■ Job item:
Copy each line below that has "fundraisers".

■ Materials provided:
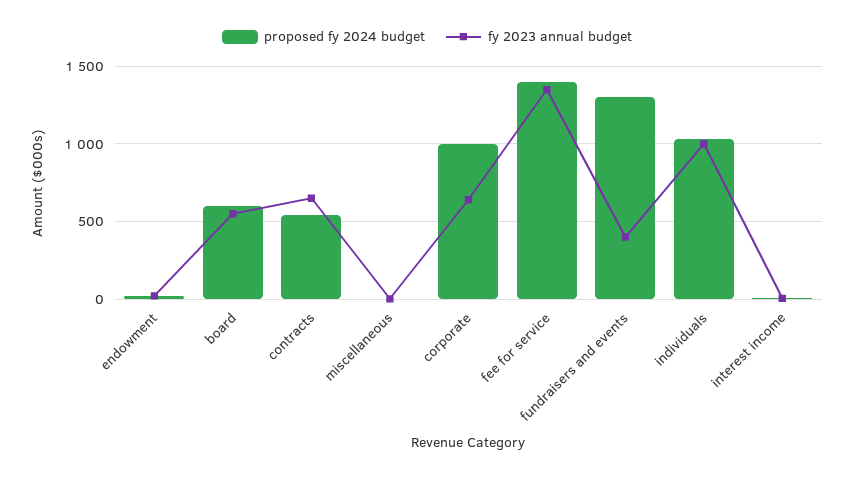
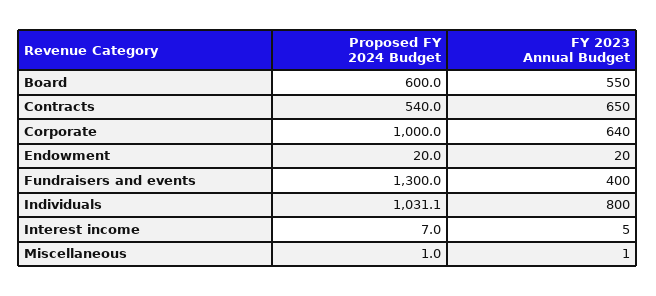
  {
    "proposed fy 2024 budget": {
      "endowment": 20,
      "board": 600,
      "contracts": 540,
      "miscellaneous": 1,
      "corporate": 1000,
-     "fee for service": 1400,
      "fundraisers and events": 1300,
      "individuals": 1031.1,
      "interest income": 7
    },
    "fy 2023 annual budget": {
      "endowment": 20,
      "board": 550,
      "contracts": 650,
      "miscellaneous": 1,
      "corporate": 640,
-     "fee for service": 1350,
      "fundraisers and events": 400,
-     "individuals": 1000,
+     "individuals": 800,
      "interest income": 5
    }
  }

==

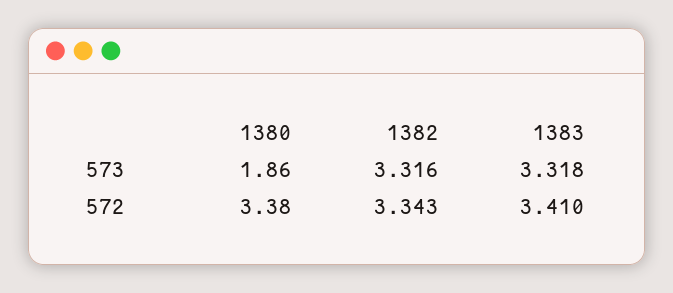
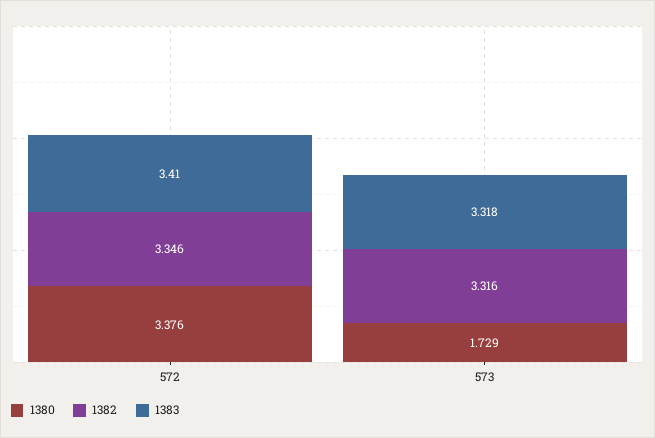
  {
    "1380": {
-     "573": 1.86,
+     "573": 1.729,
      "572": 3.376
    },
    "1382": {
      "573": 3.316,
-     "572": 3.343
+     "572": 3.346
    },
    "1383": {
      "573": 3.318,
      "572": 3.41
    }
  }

■ Answer to the problem:
      "fundraisers and events": 1300,
      "fundraisers and events": 400,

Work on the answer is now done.